6. Insertion of thought
In this delirium the belief is sustained that part of the thoughts that circulate in one’s head have been introduced into one’s own mind by a foreign entity in a way similar to what is proposed in the movie Inception (in Spanish, “Origin”).
7. Capgras syndrome
One of the symptoms of this rare syndrome is the belief that someone important in our lives has been replaced. by another person practically identical to the previous one. Patients with this strange delusion believe that only they realize the deception and that the impostor has managed to make everyone else not notice the substitution.
In this way, although the person recognizes in the other’s features the objective features that serve to identify someone’s face, this information does not produce the normal emotional reaction.
8. Fregoli syndrome
This syndrome is associated with a type of delirium similar to the previous one. As in Capgras cases, a form of delusional false identification also occurs here: In Fregoli Syndrome, the person believes that everyone else, or a good part of the people around them, are actually a single character. that changes its appearance constantly. This belief easily leads to other delusions based on the idea that someone is out to get us.
9. Delusions of grandeur
People with delusions of grandeur They sincerely believe that they have qualities that are far above what would be expected from a human being. : the ability to make everyone happy, to always offer the best conversations ever, etc. Any action they take, no matter how anecdotal or routine, will be seen by them as a great contribution to the community.

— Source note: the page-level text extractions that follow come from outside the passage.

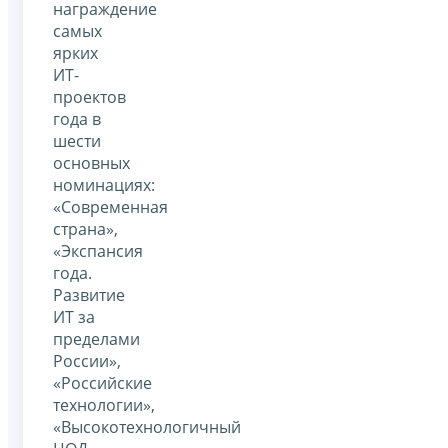
награждение
самых
ярких
ИТ-
проектов
года в
шести
основных
номинациях:
«Современная
страна»,
«Экспансия
года.
Развитие
ИТ за
пределами
России»,
«Российские
технологии»,
«Высокотехнологичный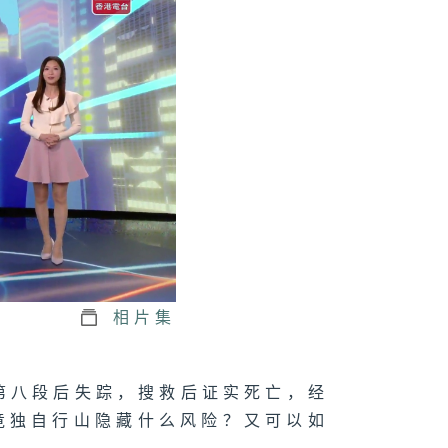
1074集 木匠钻
传统榫卯，赋予
头第二次生命
073集 屋邨篮球
如何成为青年的
想舞台？
1072集 舒缓
瘤副作用，中医
相片集
法
第八段后失踪，搜救后证实死亡，经
竟独自行山隐藏什么风险？又可以如
071集 大人细路
啱玩！新兴运动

It is important to emphasize the fact that people with this type of delusion truly believe in their superior abilities, and that it is not a matter of giving the best image of oneself to others by deliberately exaggerating one’s positive traits.
10. Reduplicative paramnesia
People with this type of paramnesia believe that one place or landscape has been replaced by another. or that the same place is in two places at the same time. For example, someone visiting a new building in Madrid may believe that that place is actually the nursery school in Buenos Aires that they used to go to during their first years of life.
11. Delusion of control
Who presents delusions of control She believes that she is a kind of puppet in the hands of a superior force that controls her. This can be expressed by saying that there is someone who is possessing one’s body, or that one is receiving a series of instructions telepathically and that one has the obligation to comply with them.
12. The Truman Show Rave
In the film The Truman Show, Jim Carrey plays a man who has been raised on a gigantic city-shaped television set, surrounded by cameras and actors playing a role, without him realizing it. This work of fiction served as inspiration for brothers Ian and Joel Gold, the former a philosopher and the latter a psychiatrist, who in 2008 They used this name to designate cases of people who believed they lived in a televised fiction. in which the only real character is them. This delusion presents characteristics of delusions of grandeur and persecution mania.